Ils sont jeunes, ils sont beaux, mais ils ne sentent pas (encore) le sable chaud. Eux, ce sont les jeunes joueurs composant la légion milanaise qui défiera le Barça ce mercredi soir à San Siro, pour le compte des huitièmes de finale aller de la Ligue des champions. Car cet AC Milan n'a plus rien à voir avec celui qui remporta en 2007 la septième coupe aux grandes oreilles du club lombard. La moyenne d'âge de son équipe actuelle (27,76 ans, l'une des moins élevées de son histoire) résulte en effet d'une toute nouvelle politique de recrutement. Qui a de quoi interpeller.

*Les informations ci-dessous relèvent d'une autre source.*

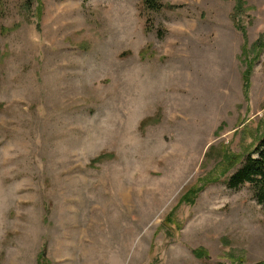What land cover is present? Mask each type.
<instances>
[{
	"label": "rangeland",
	"instance_id": "rangeland-1",
	"mask_svg": "<svg viewBox=\"0 0 264 264\" xmlns=\"http://www.w3.org/2000/svg\"><path fill=\"white\" fill-rule=\"evenodd\" d=\"M154 1L0 0V264L264 263V0Z\"/></svg>",
	"mask_w": 264,
	"mask_h": 264
},
{
	"label": "trees",
	"instance_id": "trees-1",
	"mask_svg": "<svg viewBox=\"0 0 264 264\" xmlns=\"http://www.w3.org/2000/svg\"><path fill=\"white\" fill-rule=\"evenodd\" d=\"M35 0H25L23 8L28 10L32 7V4ZM240 2V0H236ZM144 5L146 9L152 11H158L165 7L171 8V6H164L154 0H144ZM234 22L235 27L241 30V25L239 24L240 20L238 15H241V9L237 10L234 8ZM259 44H255V47ZM245 86H247L248 78L246 75L243 77ZM257 138L243 156H235L229 154L224 148L219 149L221 155V161L217 167L219 172V177L226 176L229 170L230 172L225 181V185L230 190H239L243 187H248L252 192L254 199L257 204L264 207V127L261 130H256ZM214 181L218 180V177L213 179ZM195 187L192 186L187 190L186 193L180 198L181 202L192 203L193 197L196 194ZM197 257H201L202 251L195 252ZM38 264H47L45 259L44 250L39 253L37 256ZM264 264V263H258Z\"/></svg>",
	"mask_w": 264,
	"mask_h": 264
}]
</instances>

Car historiquement, le Milan époque Berlusconi (qui fête ce mercredi le 27ème anniversaire de son règne à la tête du club) a toujours été un repaire de stars. On peut citer pêle-mêle Van Basten, Gullit, Rijkaard, Savicevic ou Kaka, des monstres sacrés qui pouvaient faire face à Barcelone sans rougir. Loin des Bojan, De Sciglio et autre Zapata qui composent son équipe en 2013. La faute à une saignée délibérée pour pousser Maldini, Pirlo, Seedorf, Gattuso et Inzaghi vers la sortie. Pas parce que Milan n'aime pas les vieux, bien au contraire. Mais pour assainir les finances.

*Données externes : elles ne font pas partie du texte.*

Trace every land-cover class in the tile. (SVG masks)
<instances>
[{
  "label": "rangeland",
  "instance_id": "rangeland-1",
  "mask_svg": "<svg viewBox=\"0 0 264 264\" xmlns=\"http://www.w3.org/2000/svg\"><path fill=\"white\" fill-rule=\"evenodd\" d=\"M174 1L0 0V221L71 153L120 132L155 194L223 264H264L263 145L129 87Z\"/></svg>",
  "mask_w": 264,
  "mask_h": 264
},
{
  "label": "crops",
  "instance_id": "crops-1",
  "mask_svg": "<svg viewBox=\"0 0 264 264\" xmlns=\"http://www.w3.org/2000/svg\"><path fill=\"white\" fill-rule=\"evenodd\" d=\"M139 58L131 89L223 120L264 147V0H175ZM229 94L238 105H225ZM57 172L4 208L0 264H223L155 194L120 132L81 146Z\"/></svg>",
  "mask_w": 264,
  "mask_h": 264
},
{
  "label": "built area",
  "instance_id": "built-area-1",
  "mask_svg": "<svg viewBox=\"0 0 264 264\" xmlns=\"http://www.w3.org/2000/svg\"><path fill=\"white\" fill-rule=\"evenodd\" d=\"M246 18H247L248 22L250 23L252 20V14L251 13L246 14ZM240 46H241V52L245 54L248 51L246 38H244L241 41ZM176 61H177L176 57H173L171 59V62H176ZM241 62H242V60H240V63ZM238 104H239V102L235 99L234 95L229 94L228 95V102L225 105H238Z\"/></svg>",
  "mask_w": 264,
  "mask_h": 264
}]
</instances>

Ce Milan ne se fait pas d'illusion

"Je n'accepte pas qu'on ne parle de nous que comme la victime sacrificielle. Le match commencera à 0-0, à moins que les règles n'aient changé. Nous devons être convaincus de pouvoir passer, sinon ça n'aurait pas de sens d'aller sur le terrain devant des millions de gens en mondovision. Nous devons les affronter avec grande sérénité, tout en sachant qui ils sont", tentait de se convaincre l'entraîneur Massimiliano Allegri. Qui n'a pourtant pas oublié que son club est resté englué à la 15ème place de la Série A durant huit journées avant de péniblement remonter jusqu'à la 3ème.

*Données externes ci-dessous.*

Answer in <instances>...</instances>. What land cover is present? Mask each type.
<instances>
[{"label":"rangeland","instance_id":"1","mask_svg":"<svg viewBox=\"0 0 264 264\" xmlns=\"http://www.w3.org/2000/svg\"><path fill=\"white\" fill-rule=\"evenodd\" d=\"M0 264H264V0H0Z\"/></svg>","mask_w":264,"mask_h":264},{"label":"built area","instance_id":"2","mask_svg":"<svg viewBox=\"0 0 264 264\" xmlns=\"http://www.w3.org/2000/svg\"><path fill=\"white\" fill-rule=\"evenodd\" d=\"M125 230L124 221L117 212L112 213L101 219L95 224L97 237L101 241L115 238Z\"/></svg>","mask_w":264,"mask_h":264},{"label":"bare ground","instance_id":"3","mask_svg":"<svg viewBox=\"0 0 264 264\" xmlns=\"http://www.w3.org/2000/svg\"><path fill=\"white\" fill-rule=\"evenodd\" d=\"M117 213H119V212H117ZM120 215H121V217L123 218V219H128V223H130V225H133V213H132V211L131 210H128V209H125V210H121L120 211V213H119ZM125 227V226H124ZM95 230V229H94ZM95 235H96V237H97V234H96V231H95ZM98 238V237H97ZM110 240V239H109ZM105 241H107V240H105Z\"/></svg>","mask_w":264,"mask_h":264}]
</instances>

Mais il sait également que son équipe reste sur une série de cinq victoires et deux nuls, dans le sillage de la tonitruante arrivée de Balotelli. Laquelle s'inscrit bien dans cette politique de rajeunissement, mais ne lui sera d'aucune utilité ce mercredi soir car le buteur de 22 ans, ayant disputé la phase de poules avec Manchester City, n'est pas autorisé à jouer.

Une situation d'autant plus préjudiciable qu'El Shaarawy et Pazzini, les deux titulaires annoncés en attaque, reviennent juste de blessure. De toute façon, ce Milan en phase d'apprentissage, qui n'a plus battu le Barça depuis sept matches, ne se fait pas d'illusion. Ce qui renvoie à la petite phrase de Zlatan qui, venant de quitter la Lombardie pour la France en compagnie de Thiago Silva l'été dernier, lâchait : "Bien sûr que Paris est plus fort que Milan, puisque Milan a perdu ses deux meilleurs joueurs."